Texto extraído.
---

Nunca he entendido bien si el «pobre corazón» del que habla —«ligero como el pájaro en invierno», que tiembla pero no muere, que sigue latiendo aunque esté miserablemente reducido, que nunca acaba del todo de piar— es el corazón del propio don Miguel o el corazón de quien lo ha amado, o creyó amarle; que sea este o aquel poco importa: queda la soledad, la tristeza, el sentimiento de traición. Cuando el amor por una mujer queda reducido a lujuria, cuando la relación de un hombre con una mujer no es más que eso, verdaderamente uno está ya muerto: «la lujuria me contempló en silencio, como se mira a los muertos».

Cualquier relación puede decaer de este modo, puede reducirse a puro instinto, sin horizonte, sin finalidad, sin tarea, sin verdadero deseo, sin posibilidad de caminar juntos: simple y momentánea satisfacción. No podemos dejar de pensar en Dante perdido en la selva oscura: «Es tan amarga [esa relación] que poco más lo es la muerte». «Me contempló en silencio, como se mira a los muertos», le hace eco Milosz. Vivir así es como estar ya muerto en vida.

---

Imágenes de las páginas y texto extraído
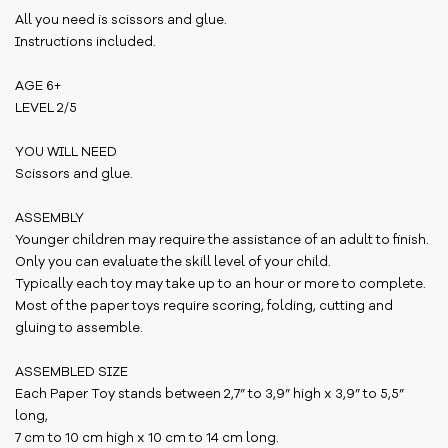
All you need is scissors and glue.
Instructions included.
AGE 6+
LEVEL 2/5
YOU WILL NEED
Scissors and glue.
ASSEMBLY
Younger children may require the assistance of an adult to finish.
Only you can evaluate the skill level of your child.
Typically each toy may take up to an hour or more to complete.
Most of the paper toys require scoring, folding, cutting and
gluing to assemble.
ASSEMBLED SIZE
Each Paper Toy stands between 2,7” to 3,9” high x 3,9” to 5,5”
long,
7 cm to 10 cm high x 10 cm to 14 cm long.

---

Tareas.
1) Enumera todo aquello de lo que carece, según el fragmento sobre el amor y la lujuria, una relación que se reduce a puro instinto.
2) Reproduce, por favor, el pasaje del fragmento sobre el amor y la lujuria que empieza en las palabras "Cualquier relación puede"; detente tras "muerto en vida.".
Las entradas no intervienen en nada de esto.

Soluciones.
1) Horizonte, finalidad, tarea, verdadero deseo y posibilidad de caminar juntos.

2)
Cualquier relación puede decaer de este modo, puede reducirse a puro instinto, sin horizonte, sin finalidad, sin tarea, sin verdadero deseo, sin posibilidad de caminar juntos: simple y momentánea satisfacción. No podemos dejar de pensar en Dante perdido en la selva oscura: «Es tan amarga [esa relación] que poco más lo es la muerte». «Me contempló en silencio, como se mira a los muertos», le hace eco Milosz. Vivir así es como estar ya muerto en vida.